Oklahoma lawmaker is concerned for cannabis patients after recent court ruling, wants to update legislation

Tulsa World reports

An appellate court’s opinion that the odor of cannabis establishes probable cause for criminal activity has some, including at least one state lawmaker, concerned about law enforcement going forward.

Rep. Scott Fetgatter, R-Okmulgee, said the ruling related to a 2019 Tulsa County traffic stop “goes to show Oklahoma still has a long way to go in working on regulations for the legal medical marijuana industry.”

The Oklahoma Court of Criminal Appeals last week reversed a decision made in the case of Brandon James Roberson, who was arrested after police found evidence in his SUV that supported a warrant to search the motel room he used. He was charged with trafficking after quantities of multiple drugs were found in the room.

A district court judge agreed with Roberson’s defense that his disclosure to officers about having “possibly half a joint” was not enough probable cause of illegal activity, considering Oklahoma has licensed nearly 400,000 medical marijuana patients.
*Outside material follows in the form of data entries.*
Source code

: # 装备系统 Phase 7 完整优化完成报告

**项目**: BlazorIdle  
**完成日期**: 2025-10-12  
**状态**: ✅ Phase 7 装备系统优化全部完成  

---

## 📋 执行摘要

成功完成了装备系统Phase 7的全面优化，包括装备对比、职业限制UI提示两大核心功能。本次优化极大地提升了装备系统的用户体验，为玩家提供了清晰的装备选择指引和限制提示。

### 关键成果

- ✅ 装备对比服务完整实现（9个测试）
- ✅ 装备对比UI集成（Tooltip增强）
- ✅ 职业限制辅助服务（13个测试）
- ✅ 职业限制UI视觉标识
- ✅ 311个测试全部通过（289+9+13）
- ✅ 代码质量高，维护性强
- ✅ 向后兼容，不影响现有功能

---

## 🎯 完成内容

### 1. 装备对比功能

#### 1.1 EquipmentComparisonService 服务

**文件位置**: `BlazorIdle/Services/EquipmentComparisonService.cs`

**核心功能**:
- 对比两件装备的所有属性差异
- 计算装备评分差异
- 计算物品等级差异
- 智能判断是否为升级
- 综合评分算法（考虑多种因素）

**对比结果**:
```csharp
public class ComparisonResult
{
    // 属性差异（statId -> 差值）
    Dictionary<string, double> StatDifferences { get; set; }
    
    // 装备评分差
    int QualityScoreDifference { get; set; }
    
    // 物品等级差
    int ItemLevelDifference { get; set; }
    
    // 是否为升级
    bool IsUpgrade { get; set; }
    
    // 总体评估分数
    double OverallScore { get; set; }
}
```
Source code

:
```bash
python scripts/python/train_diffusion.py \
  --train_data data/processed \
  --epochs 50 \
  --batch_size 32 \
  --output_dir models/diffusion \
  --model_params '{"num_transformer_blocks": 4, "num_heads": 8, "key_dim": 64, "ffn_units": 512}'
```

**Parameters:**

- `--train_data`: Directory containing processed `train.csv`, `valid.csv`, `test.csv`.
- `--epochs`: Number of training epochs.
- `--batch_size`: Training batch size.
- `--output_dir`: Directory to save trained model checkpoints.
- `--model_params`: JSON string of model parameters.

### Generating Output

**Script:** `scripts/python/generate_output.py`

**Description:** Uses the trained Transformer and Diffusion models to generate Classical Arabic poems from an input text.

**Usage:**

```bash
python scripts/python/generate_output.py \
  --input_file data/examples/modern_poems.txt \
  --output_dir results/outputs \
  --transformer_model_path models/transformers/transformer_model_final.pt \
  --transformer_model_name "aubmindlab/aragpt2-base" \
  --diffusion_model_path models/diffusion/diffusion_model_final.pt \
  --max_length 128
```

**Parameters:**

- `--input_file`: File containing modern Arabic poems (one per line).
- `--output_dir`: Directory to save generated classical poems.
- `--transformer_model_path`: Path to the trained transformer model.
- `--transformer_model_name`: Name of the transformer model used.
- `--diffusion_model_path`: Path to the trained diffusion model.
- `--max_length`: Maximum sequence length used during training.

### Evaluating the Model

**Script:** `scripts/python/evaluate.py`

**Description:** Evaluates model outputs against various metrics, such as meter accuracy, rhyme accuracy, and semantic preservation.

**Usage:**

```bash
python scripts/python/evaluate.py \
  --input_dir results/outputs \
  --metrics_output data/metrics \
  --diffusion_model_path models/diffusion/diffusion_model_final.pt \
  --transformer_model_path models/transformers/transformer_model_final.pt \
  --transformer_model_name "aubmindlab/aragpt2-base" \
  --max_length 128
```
Overturning that logic in a unanimous ruling, the appellate court determined Oklahoma’s legal medical cannabis program “in no way affects a police officer’s formation of probable cause based upon the presence or odor of marijuana.”

Fetgatter said he’s concerned for patients with that phrasing appearing in case law.

“When 10% of your population has a medical marijuana card, we know that a lot of cars are going to have the smell of at least unburned marijuana,” he said Friday.

Elected in 2016, Fetgatter has been trying to update laws that address driving under the influence of drugs. As of now the presence of any Schedule I substance or its metabolites in blood or bodily fluid can, according to state law, be proof that a person is in the commission of DUI. That includes THC, which can stay in the system weeks after use.

“Even though the law is changed, you still have a cultural aspect that has to be overcome,” Fetgatter said. “And the unfortunate problem we have with our medical program is people are still doing things illegally, and until that stops and people can see the value in having the program — a medical program — it’s going to just take some time.”